- Los Luceros
- Coordinates: 36°07′18″N 106°02′05″W﻿ / ﻿36.12167°N 106.03472°W
- Country: United States
- State: New Mexico
- County: Rio Arriba

Area
- • Total: 1.66 sq mi (4.31 km^{2})
- • Land: 1.64 sq mi (4.25 km^{2})
- • Water: 0.027 sq mi (0.07 km^{2})
- Elevation: 5,709 ft (1,740 m)

Population (2020)
- • Total: 891
- • Density: 543.5/sq mi (209.84/km^{2})
- Time zone: UTC-7 (Mountain (MST))
- • Summer (DST): UTC-6 (MDT)
- Area code: 505
- GNIS feature ID: 2584144

= Los Luceros, New Mexico =

Los Luceros is an unincorporated community and census-designated place in Rio Arriba County, New Mexico, United States. As of the 2020 census, Los Luceros had a population of 891.
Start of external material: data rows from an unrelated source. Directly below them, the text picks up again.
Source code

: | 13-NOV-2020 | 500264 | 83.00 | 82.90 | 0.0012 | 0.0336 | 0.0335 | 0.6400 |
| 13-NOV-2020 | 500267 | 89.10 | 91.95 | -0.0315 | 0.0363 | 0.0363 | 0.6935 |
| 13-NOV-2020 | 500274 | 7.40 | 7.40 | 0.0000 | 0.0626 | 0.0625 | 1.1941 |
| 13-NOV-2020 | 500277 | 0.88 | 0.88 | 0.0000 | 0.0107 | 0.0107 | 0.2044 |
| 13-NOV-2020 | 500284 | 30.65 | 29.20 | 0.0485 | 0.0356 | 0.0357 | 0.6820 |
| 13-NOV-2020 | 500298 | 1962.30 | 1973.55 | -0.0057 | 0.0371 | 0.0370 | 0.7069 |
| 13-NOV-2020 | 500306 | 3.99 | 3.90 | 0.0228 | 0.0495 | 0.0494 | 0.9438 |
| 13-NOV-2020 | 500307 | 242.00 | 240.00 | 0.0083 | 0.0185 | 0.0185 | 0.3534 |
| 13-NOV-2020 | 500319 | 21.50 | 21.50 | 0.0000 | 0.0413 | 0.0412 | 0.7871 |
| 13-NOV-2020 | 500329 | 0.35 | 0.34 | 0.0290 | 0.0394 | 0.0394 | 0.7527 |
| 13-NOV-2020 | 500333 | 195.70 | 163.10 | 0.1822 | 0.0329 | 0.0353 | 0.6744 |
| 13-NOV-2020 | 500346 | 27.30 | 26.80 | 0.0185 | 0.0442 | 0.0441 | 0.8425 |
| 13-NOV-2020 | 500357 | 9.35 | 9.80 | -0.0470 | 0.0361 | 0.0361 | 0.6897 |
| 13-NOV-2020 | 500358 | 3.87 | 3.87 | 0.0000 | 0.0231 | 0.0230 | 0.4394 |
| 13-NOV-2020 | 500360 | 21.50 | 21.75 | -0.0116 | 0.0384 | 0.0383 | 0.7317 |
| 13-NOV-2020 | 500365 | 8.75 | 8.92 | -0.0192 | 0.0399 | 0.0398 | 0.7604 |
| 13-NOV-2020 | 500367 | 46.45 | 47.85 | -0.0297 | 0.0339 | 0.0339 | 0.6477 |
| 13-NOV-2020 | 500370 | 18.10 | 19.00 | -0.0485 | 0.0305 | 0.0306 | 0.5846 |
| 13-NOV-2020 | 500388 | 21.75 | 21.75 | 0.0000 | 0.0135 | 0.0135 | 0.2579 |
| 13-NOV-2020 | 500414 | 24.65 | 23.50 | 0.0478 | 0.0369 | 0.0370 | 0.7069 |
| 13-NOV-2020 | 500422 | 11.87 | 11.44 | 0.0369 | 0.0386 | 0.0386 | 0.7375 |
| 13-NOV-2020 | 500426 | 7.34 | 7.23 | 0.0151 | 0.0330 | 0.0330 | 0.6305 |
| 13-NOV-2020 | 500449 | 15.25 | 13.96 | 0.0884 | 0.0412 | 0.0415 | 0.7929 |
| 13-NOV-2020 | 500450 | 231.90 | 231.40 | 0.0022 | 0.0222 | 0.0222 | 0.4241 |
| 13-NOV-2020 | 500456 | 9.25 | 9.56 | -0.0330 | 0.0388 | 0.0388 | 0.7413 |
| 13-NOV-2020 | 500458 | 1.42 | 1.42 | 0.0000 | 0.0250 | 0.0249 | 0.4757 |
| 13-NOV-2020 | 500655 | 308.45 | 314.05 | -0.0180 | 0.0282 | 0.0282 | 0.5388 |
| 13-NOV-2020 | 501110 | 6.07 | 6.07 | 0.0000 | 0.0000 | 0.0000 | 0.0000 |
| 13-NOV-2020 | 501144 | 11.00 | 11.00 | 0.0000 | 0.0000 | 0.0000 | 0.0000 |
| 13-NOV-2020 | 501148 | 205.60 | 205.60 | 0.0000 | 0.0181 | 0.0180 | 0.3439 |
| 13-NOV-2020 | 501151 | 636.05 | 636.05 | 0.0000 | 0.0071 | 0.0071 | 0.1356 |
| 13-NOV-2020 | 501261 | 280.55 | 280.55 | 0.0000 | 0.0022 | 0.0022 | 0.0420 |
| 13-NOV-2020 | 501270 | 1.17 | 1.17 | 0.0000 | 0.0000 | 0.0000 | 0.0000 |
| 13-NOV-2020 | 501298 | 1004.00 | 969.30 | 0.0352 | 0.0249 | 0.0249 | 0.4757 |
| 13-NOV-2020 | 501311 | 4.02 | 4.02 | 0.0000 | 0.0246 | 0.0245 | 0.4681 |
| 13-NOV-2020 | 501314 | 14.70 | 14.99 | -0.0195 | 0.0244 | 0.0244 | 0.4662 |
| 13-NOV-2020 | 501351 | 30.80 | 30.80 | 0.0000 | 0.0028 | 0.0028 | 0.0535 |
It includes or is close to Los Luceros Hacienda, a historic plantation with chapel that is listed on the National Register of Historic Places.
==Geography==

According to the U.S. Census Bureau, the community has an area of 1.661 mi2; 1.635 mi2 of its area is land, and 0.026 mi2 is water.

==Demographics==

Historical population
| Census | Pop. | Note | %± |
| 2020 | 891 |  | — |
U.S. Decennial Census

==Education==
It is in Española Public Schools. The comprehensive public high school is Española Valley High School.